WHAT IS ASKED:
According to the text on the 1976–77 English hockey season, which club won the Men's Cup?

EXCERPT TO READ:
§ §

1976–77 England Hockey League
| ← 1975–76 (previous) | (next) 1977–78 → |

= 1976–77 in English field hockey =

The 1976–77 English Hockey League season took place from September 1976 until May 1977.

The Men's Cup was won by Slough.

The Men's National Inter League Championship, sponsored by Courage Brewery, brought together the winners of their respective regional leagues. The championship (held in September 1977) was won by Southgate.

As from the 1980-81 season the National Inter League Championship would be held in the spring of the same season instead of the Autumn of the following season.

§ §

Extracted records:
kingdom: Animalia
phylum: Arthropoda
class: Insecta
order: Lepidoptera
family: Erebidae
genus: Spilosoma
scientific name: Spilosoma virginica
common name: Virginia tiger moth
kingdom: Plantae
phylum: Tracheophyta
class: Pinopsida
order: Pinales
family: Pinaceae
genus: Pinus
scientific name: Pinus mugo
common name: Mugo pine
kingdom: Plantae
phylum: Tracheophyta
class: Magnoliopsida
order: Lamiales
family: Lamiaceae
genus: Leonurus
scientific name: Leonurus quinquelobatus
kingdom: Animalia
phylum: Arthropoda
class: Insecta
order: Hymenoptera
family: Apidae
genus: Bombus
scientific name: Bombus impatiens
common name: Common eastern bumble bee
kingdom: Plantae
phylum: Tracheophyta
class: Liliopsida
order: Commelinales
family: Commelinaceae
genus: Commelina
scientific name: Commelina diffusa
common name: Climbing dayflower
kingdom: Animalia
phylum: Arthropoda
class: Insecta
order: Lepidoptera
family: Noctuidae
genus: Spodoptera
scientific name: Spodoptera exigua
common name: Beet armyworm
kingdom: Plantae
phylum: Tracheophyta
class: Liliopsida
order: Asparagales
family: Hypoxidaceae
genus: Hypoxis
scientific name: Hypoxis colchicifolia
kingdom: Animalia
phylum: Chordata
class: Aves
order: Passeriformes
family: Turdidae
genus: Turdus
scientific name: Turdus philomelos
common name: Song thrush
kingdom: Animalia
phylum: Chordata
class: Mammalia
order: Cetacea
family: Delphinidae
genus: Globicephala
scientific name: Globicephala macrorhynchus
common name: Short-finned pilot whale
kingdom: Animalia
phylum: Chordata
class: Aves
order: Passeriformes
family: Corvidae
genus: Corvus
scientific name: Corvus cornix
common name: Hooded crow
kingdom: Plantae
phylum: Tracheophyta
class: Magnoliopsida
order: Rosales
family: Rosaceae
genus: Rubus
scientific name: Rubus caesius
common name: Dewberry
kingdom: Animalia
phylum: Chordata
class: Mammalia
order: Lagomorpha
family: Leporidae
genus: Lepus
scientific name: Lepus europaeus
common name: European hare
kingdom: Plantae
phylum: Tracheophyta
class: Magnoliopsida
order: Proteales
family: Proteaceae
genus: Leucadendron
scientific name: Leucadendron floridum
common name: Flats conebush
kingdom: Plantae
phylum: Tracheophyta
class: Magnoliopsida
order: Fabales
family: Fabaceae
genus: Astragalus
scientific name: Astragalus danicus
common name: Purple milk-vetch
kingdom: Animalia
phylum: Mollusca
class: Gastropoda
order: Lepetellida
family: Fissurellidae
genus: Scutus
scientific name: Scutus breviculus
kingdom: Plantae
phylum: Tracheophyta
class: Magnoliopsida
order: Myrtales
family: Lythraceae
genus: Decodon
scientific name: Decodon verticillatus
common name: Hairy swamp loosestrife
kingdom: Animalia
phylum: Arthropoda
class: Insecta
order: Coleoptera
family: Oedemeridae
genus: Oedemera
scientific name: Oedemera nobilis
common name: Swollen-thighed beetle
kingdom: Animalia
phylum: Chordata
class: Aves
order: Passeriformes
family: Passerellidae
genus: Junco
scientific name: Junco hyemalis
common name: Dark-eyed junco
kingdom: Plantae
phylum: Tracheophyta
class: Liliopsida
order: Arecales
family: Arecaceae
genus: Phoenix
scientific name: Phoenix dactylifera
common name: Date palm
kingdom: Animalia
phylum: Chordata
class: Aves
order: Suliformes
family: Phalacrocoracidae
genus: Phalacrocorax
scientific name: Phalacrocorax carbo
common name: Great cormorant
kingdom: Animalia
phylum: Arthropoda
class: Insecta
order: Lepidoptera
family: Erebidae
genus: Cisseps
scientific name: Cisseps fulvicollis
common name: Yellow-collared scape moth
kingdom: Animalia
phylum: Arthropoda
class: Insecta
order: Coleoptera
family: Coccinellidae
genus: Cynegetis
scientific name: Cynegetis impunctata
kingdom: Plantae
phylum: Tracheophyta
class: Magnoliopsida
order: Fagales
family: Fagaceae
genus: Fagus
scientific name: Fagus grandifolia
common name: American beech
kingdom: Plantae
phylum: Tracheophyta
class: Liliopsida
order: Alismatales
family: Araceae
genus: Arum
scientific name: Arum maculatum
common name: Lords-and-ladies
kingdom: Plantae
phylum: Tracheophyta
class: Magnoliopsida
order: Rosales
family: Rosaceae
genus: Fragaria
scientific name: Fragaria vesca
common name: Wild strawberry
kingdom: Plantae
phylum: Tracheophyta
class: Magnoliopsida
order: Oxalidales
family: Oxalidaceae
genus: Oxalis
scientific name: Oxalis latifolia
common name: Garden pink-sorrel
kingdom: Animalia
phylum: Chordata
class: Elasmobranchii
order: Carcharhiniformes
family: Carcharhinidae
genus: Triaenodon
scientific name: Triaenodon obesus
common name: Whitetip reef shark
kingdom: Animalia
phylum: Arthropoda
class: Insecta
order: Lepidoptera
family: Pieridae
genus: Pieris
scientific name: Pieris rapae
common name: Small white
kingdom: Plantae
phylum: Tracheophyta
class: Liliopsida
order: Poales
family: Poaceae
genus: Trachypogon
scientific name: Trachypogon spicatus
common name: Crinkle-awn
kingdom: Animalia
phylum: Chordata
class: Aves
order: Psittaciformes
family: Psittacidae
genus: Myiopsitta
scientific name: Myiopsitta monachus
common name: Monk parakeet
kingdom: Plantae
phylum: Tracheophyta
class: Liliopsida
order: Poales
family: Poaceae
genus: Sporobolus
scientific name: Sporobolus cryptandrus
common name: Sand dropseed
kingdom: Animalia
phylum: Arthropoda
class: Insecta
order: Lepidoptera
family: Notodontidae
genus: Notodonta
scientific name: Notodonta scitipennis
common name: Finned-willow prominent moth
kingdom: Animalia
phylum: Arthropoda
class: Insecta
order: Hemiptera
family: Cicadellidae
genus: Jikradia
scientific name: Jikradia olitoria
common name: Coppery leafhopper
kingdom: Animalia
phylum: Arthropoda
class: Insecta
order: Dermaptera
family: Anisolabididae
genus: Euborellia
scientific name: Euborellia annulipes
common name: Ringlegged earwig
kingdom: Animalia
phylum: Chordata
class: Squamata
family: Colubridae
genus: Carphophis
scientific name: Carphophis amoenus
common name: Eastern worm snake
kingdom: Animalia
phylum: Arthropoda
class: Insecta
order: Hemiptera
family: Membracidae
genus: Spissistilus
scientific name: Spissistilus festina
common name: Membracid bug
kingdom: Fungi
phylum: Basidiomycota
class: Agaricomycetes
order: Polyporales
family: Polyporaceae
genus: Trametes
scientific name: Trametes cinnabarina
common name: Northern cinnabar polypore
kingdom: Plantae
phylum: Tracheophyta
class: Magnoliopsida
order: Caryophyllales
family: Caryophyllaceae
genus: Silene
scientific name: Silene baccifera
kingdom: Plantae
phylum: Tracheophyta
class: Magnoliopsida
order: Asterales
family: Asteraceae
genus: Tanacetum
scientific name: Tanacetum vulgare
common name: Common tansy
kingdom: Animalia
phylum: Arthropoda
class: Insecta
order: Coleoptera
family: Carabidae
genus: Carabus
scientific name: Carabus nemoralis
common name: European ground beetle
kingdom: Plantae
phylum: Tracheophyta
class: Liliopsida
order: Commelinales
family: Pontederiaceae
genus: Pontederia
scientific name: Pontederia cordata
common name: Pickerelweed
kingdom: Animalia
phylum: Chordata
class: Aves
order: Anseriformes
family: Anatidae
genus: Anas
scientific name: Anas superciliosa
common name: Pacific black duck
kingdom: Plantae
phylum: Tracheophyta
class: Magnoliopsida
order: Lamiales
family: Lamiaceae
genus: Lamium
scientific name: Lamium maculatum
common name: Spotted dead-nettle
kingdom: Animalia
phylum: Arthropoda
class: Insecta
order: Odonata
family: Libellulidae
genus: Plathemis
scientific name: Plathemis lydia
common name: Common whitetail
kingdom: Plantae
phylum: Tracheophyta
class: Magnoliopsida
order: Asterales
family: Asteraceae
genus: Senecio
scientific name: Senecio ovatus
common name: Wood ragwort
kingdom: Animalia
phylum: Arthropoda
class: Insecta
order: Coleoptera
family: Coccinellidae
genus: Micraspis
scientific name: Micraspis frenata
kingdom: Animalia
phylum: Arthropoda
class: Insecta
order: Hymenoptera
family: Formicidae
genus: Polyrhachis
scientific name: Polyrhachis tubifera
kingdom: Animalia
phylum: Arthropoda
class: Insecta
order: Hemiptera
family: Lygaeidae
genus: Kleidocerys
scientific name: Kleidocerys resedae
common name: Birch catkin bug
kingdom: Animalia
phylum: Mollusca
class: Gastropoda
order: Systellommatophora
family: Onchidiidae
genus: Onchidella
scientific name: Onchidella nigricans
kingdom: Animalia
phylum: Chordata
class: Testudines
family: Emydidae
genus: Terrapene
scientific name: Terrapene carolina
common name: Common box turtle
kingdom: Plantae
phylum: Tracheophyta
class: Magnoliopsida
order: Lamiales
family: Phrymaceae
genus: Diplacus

§ §

OUTPUT:
Slough